La fede cristiana ci parla di un Dio misericordioso; non solo la rivelazione portataci da Gesù ce lo ha detto, ma già nell’Antico Testamento ciò è affermato. Mi fece grande impressione e mi commosse una lezione che ascoltai al Pontificio Istituto Biblico quando lo frequentai, nel lontano 1969. Il professore di esegesi biblica ci stava commentando il libro del profeta Osea, e si soffermò a lungo sul bellissimo secondo capitolo. In quel capitolo il profeta Osea paragona la relazione tra l’uomo e Dio alla relazione tra lo sposo e la sposa. Tra l’uomo e Dio – dice il profeta – corre una relazione sponsale: Dio è lo sposo, l’uomo la sposa. L’uomo è spesso infedele a Dio, si dà ad altri amori e abbandona il suo Sposo, diventando – per così dire – sposa adultera. Ma Dio, sposo fedele e ricco d’amore, è pronto e desideroso di riprendere a sé, in nuove nozze, l’uomo-sposa infedele, e dice: “Ti farò mia sposa per sempre, ti farò mia sposa nella giustizia e nel diritto, nell’amore e nella bene-volenza, ti farò mia sposa nella fedeltà” (Os 2,21-22).

Il professore ci fece notare la triplice ripetizione, in quelle poche parole, dell’espressione ‘ti farò mia sposa’, e ci disse: “L’espressione ‘ti farò mia sposa’ traduce il verbo ‘aràs’ (אָרֵשֹ) del testo originario ebraico, verbo che in tutto l’Antico Testamento ricorre solo altre otto volte, e sempre e solo per indicare un giovane che sposa una ragazza ‘vergine’. Il profeta, usando questo verbo per esprimere le nuove nozze che Dio offre all’uomo, sua sposa infedele e adultera, vuole insegnare che Dio, quando riprende a sé l’uomo peccatore, lo rifà nuovo; lo rifà ‘vergine’, da ‘adultero’ che era; lo ricostruisce pienamente e totalmente, da rovinato che era.

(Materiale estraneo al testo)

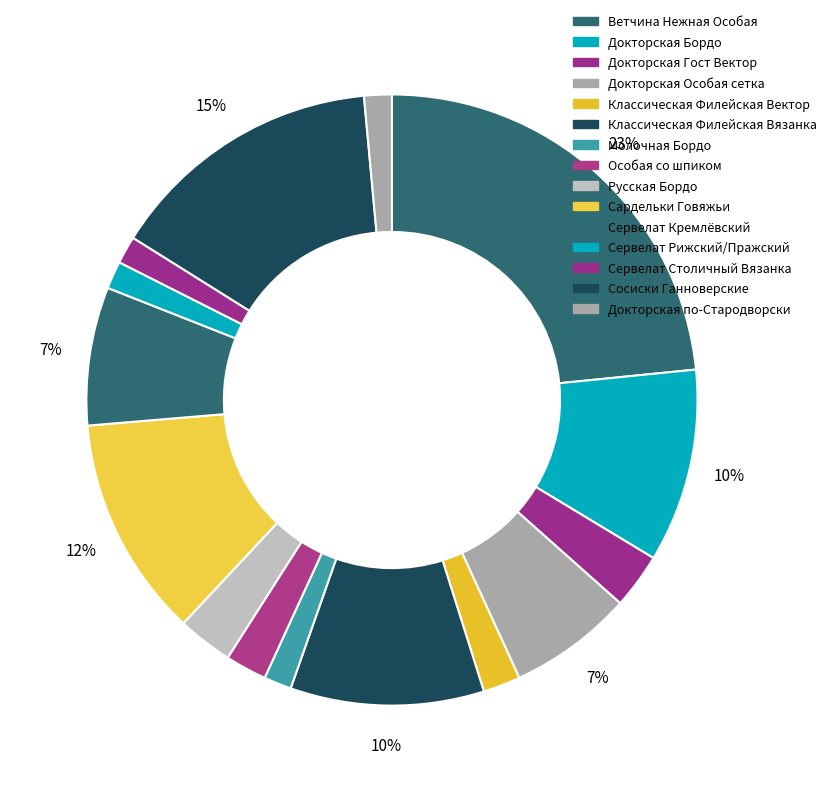

How many segments does this pie chart have?

15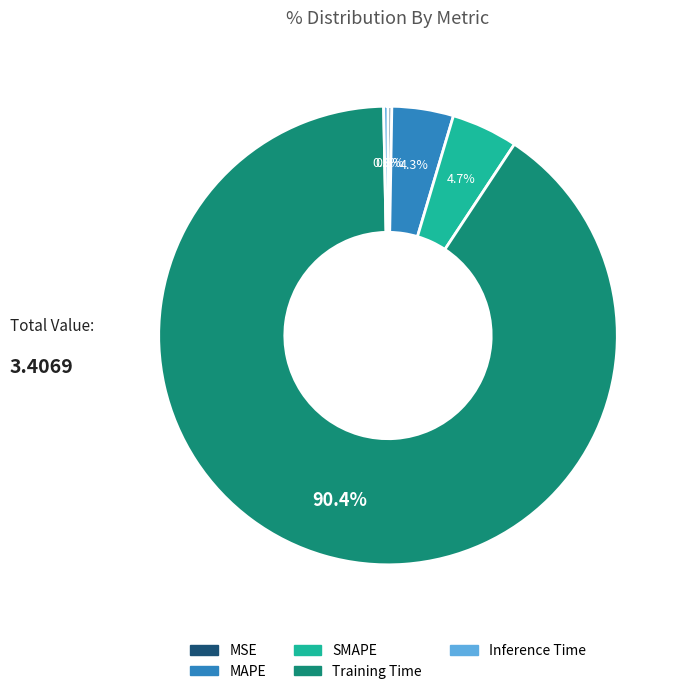

Which category accounts for the majority?

Training Time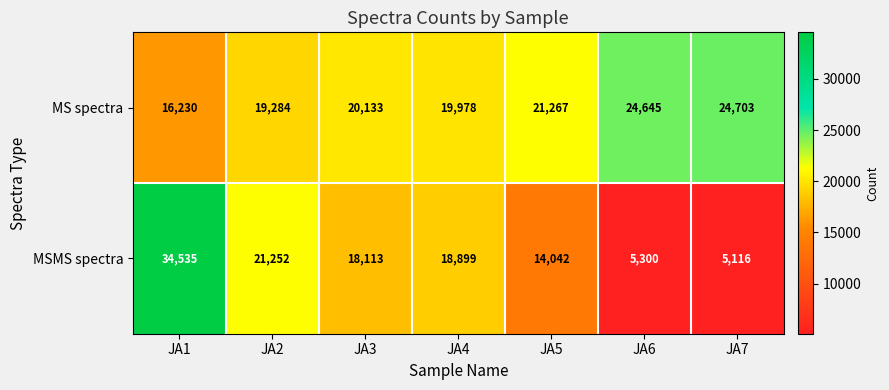

What is the spread (max minus min) of values at JA5?

7225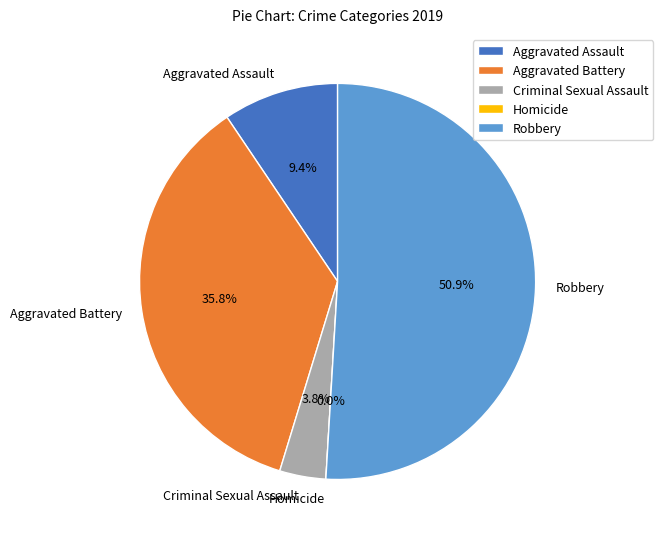

What percentage is the Robbery slice, to the nearest percent?

51%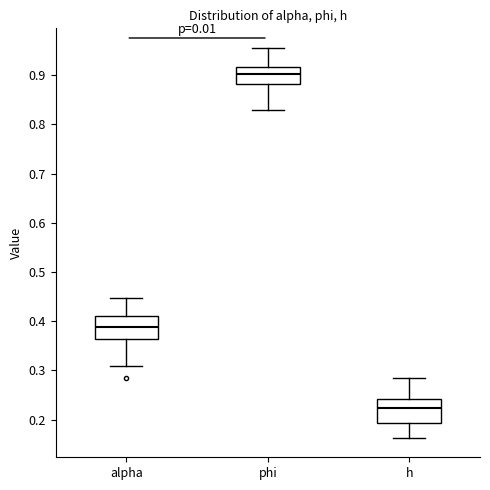

Reading left to right, read every box against the y-axis: the position of its median line, the range the box covers, and the ends of its whiskers. The values are not printed on the chart, so give them approximately, as read against the axis.

alpha: median 0.39, box 0.36 to 0.41, whiskers 0.31 to 0.45
phi: median 0.90, box 0.88 to 0.92, whiskers 0.83 to 0.96
h: median 0.22, box 0.19 to 0.24, whiskers 0.16 to 0.28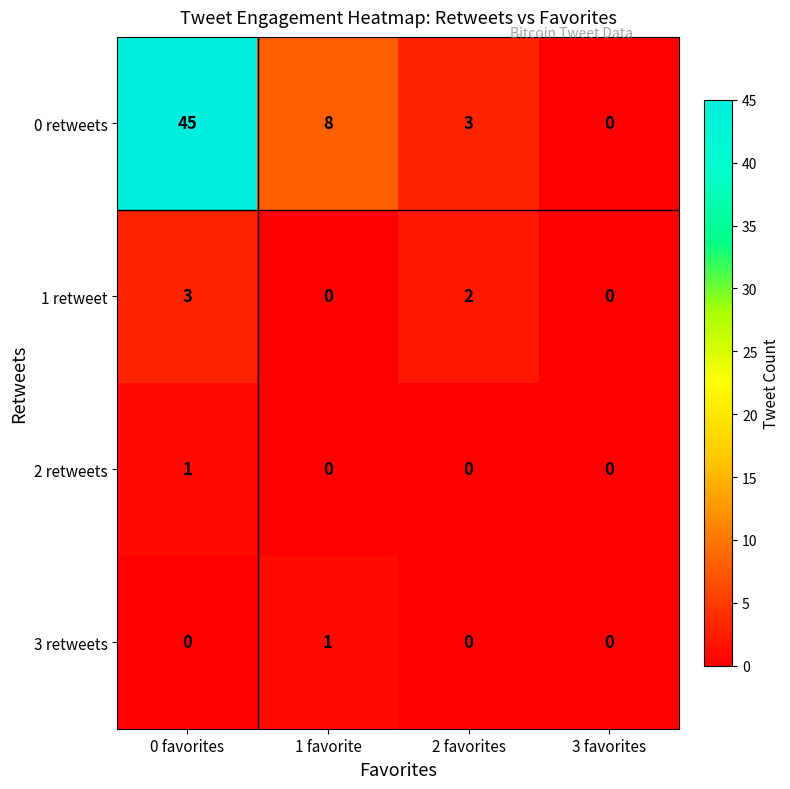

Which series changed the most between 1 favorite and 2 favorites?

0 retweets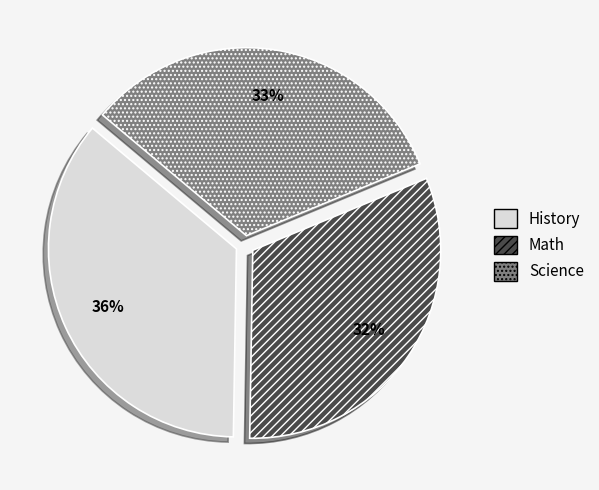

How many slices are in this pie chart?

3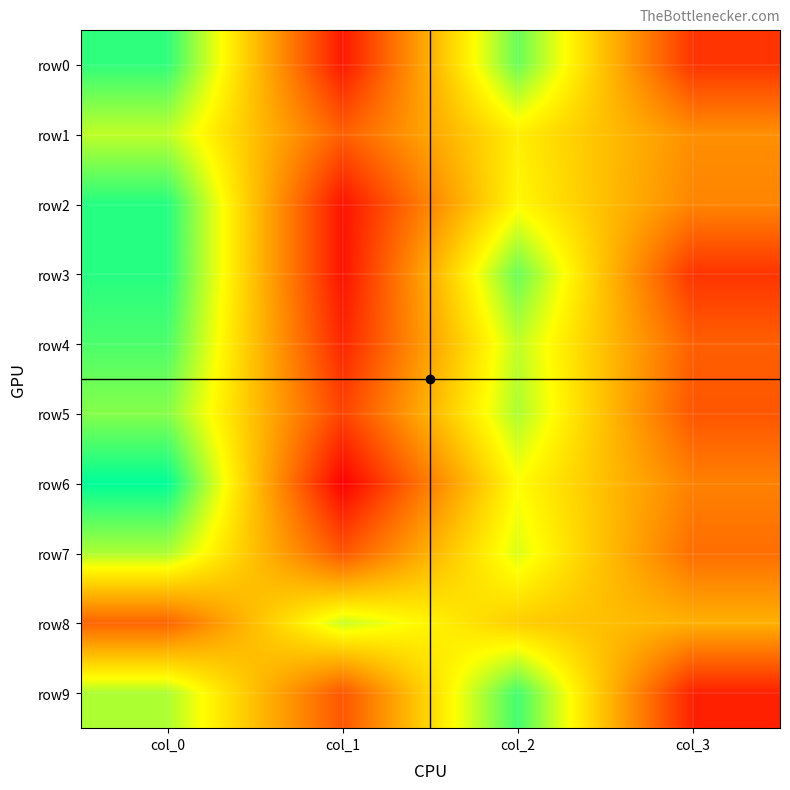

Which series has the largest total across all categories?

row0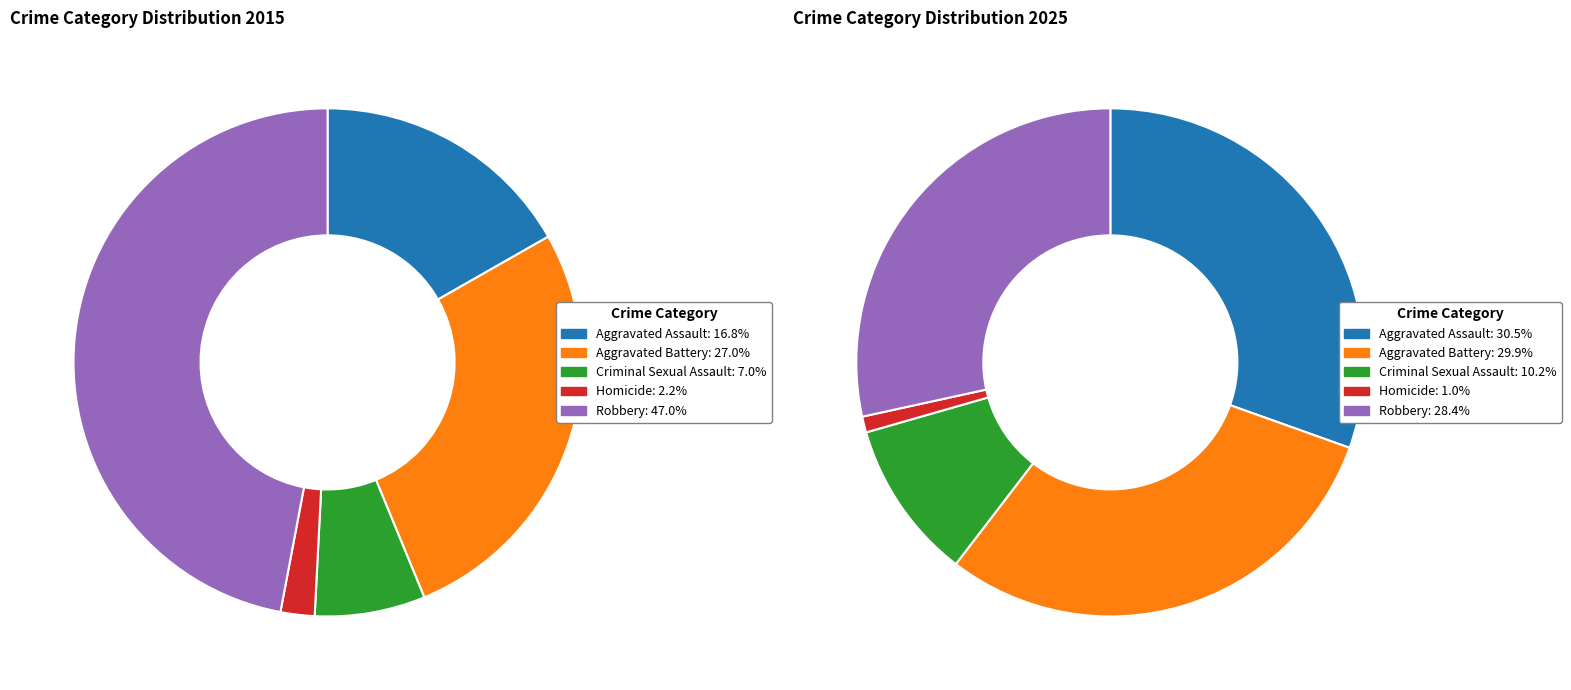

Rank the series at 4 from highest to lowest value.

values_2015, values_2025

L’uomo non è più quello che era per il peccato; San Paolo dice: “In Cristo siamo fatti nuova creazione” (2Cor 5,17).

Quanto è consolante ciò! Dopo che ci siamo pentiti dei nostri peccati, dopo che dal sacerdote abbiamo ricevuto l’assoluzione, noi non siamo più segnati dal peccato che abbiamo commesso; noi possiamo guardarci come se il peccato non lo avessimo commesso, perché Dio ci guarda così: ci guarda e ci vede fatti nuovi, rifatti ‘vergini’ dal suo amore! Quanto grande è l’amore misericordioso del Signore! Quanto meraviglioso e stupendo è il suo perdono! Quasi incredibile….; resta purtroppo ‘incredibile’ a tutti coloro che rimangono rinchiusi dentro l’idea del ‘karma’.